The effect of artificial intelligence–assisted pulmonary rehabilitation on exercise capacity: A systematic review and meta-analysis


Cinkavuk E., ÇALIK E., VARDAR YAĞLI N.

International Journal of Medical Informatics, vol.211, 2026 (SCI-Expanded, Scopus) identifier identifier

  • Publication Type: Article / Review
  • Volume: 211
  • Publication Date: 2026
  • Doi Number: 10.1016/j.ijmedinf.2026.106336
  • Journal Name: International Journal of Medical Informatics
  • Journal Indexes: Science Citation Index Expanded (SCI-EXPANDED), Scopus, BIOSIS, CINAHL, Compendex, EMBASE, INSPEC, MEDLINE
  • Keywords: Artificial intelligence, Exercise capacity, Pulmonary rehabilitation
  • Hacettepe University Affiliated: Yes

Abstract

Introduction: Artificial intelligence (AI) technologies are increasingly being integrated into pulmonary rehabilitation (PR) to improve individualization, real-time monitoring, and adherence in individuals with chronic respiratory diseases.

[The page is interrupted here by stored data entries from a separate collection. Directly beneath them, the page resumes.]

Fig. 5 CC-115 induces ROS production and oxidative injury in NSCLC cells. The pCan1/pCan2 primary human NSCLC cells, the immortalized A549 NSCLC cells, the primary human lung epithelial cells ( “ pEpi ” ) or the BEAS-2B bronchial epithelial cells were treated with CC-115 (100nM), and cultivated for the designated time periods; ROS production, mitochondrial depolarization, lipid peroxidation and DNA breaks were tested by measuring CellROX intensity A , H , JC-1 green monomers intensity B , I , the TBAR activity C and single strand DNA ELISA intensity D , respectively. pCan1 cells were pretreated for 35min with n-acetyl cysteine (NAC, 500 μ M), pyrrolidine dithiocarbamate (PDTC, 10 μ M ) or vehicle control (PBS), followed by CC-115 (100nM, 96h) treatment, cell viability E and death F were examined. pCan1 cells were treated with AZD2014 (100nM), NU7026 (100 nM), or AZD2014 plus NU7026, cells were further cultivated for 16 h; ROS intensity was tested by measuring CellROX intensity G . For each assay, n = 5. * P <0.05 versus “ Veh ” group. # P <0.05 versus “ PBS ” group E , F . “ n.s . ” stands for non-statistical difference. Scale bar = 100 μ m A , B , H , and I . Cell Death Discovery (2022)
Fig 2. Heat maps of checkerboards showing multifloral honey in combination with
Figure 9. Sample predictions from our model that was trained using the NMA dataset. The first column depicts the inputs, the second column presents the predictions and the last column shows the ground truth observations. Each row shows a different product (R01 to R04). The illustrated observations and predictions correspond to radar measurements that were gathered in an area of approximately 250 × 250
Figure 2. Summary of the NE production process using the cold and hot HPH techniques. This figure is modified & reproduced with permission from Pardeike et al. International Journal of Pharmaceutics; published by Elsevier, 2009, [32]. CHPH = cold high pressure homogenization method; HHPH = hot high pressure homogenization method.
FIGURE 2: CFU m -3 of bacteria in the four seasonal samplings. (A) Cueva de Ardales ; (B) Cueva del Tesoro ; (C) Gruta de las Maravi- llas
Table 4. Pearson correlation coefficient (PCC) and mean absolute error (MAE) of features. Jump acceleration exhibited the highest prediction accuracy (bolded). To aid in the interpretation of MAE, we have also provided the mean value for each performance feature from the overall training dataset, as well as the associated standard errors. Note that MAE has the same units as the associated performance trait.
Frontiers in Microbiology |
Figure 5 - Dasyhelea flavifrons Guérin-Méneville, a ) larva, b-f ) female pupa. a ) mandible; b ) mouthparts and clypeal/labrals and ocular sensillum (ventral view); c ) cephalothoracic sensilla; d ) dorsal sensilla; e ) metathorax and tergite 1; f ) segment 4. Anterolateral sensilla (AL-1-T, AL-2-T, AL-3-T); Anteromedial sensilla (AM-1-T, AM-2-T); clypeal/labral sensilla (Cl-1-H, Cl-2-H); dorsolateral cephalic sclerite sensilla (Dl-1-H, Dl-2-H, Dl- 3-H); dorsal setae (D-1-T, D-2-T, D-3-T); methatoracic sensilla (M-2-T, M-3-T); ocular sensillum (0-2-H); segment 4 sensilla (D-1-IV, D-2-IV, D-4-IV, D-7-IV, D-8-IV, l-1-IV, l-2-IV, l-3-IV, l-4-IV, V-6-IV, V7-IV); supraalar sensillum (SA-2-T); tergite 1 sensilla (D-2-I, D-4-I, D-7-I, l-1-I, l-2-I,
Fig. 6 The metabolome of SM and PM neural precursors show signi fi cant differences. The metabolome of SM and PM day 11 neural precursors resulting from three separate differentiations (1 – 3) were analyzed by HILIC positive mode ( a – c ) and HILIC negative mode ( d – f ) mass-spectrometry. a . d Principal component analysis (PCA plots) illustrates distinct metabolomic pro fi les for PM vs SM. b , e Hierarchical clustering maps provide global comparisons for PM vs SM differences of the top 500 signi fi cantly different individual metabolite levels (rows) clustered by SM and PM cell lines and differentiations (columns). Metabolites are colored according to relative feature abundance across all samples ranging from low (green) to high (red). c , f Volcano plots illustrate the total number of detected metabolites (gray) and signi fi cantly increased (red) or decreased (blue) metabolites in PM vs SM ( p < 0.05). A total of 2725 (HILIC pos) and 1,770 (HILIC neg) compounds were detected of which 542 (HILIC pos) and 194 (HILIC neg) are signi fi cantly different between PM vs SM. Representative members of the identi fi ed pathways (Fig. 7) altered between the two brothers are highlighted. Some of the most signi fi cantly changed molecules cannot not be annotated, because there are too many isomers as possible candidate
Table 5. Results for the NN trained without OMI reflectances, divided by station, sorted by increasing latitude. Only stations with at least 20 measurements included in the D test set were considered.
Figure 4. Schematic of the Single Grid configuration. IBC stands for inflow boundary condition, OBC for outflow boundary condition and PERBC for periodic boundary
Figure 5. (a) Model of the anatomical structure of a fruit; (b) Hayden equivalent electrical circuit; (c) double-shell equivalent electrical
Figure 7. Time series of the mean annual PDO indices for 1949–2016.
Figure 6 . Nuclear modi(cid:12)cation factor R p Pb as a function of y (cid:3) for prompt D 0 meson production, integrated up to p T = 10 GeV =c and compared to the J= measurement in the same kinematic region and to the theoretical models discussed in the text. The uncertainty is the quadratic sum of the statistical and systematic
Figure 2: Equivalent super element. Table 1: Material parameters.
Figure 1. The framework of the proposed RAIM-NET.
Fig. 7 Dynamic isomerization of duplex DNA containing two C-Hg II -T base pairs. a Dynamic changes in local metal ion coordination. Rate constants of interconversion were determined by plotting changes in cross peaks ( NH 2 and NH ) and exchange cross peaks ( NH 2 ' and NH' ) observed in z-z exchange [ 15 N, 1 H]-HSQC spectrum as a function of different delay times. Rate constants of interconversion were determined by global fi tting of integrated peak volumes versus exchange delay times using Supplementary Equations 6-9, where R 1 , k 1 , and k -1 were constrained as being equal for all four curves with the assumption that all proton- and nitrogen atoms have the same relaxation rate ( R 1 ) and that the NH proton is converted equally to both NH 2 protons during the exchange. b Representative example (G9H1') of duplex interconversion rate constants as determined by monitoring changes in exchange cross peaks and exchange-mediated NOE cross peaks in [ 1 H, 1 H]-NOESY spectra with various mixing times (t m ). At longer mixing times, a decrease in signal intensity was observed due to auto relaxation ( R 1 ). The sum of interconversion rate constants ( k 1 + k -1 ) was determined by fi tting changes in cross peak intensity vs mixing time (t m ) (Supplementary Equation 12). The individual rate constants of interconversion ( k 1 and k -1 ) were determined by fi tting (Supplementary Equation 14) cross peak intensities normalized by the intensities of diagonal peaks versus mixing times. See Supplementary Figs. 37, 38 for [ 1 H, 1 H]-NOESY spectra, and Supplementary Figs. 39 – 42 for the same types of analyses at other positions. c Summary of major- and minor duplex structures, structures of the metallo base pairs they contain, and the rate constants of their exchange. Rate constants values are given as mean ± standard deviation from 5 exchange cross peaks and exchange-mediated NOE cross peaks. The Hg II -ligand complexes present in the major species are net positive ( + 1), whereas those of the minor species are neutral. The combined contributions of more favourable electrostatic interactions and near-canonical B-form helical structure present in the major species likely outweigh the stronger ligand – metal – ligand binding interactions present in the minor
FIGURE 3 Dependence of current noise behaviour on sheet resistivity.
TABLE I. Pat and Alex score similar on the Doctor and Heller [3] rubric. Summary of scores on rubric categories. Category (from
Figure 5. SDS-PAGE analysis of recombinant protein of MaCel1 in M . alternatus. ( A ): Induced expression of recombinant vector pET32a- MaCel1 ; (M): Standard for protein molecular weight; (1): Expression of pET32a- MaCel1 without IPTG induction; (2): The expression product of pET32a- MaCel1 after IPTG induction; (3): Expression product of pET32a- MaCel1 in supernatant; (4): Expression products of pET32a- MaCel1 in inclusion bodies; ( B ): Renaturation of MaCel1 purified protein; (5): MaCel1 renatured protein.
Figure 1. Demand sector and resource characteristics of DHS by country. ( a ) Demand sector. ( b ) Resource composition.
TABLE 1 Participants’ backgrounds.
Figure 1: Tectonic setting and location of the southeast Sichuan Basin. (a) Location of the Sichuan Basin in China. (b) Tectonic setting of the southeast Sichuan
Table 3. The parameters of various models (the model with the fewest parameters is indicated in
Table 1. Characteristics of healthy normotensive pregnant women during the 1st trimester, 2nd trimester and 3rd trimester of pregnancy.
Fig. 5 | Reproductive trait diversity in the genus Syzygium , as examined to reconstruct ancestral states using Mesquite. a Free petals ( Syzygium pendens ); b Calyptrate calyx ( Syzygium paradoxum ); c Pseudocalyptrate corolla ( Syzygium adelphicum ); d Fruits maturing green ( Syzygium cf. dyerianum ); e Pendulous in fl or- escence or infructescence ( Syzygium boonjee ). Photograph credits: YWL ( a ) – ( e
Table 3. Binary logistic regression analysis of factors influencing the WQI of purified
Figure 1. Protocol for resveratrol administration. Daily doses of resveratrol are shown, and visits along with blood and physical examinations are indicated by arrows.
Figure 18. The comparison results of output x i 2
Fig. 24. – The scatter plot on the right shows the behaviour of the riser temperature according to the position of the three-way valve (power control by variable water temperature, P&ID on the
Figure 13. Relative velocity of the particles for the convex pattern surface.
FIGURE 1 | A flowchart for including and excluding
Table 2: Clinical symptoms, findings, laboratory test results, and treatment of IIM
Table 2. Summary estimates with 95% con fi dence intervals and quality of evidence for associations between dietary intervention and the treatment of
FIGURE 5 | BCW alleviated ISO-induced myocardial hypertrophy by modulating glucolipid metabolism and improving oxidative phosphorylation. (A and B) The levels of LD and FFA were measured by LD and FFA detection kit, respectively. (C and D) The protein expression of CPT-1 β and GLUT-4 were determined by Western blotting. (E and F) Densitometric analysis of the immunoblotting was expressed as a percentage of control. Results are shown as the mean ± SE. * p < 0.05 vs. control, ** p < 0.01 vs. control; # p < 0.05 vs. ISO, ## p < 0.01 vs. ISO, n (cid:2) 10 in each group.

However, their clinical impact on exercise capacity remains unclear. This systematic review and meta-analysis aimed to evaluate the effectiveness of AI-supported PR programs compared to usual care in improving exercise capacity and respiratory function in adults with chronic respiratory diseases. Methods: This systematic review and meta-analysis followed PRISMA guidelines and was registered with PROSPERO (ID: CRD420251075622). A comprehensive search was conducted across five electronic databases (PubMed, Web of Science, Scopus, Cochrane Central Register of Controlled Trials (CENTRAL) and PEDro) from inception to July 2025. Statistical analyses for the meta-analysis were conducted using RevMan 5.4. Results: Three eligible RCTs with a total of 456 participants were included. Pooled analysis showed a significant improvement in 6-minute walk distance (6MWD) after AI-assisted PR group compared to control (MD: 22.08 m; 95% CI: 4.96–39.20; p = 0.01). Moderate heterogeneity was observed (I2 = 40%). No meta-analysis was conducted for respiratory function due to insufficient pre-post data. Risk of bias was generally low, though participant blinding was absent in all studies. Methodological quality was good, with a mean PEDro score of 6.0 ± 0.82. Conclusion: AI-supported PR can significantly improve exercise capacity in individuals with chronic respiratory diseases. Despite promising results, high-quality studies in different pulmonary patient groups are needed to address existing limitations, particularly regarding standardization, cost-effectiveness, and clinical integration of AI-technology.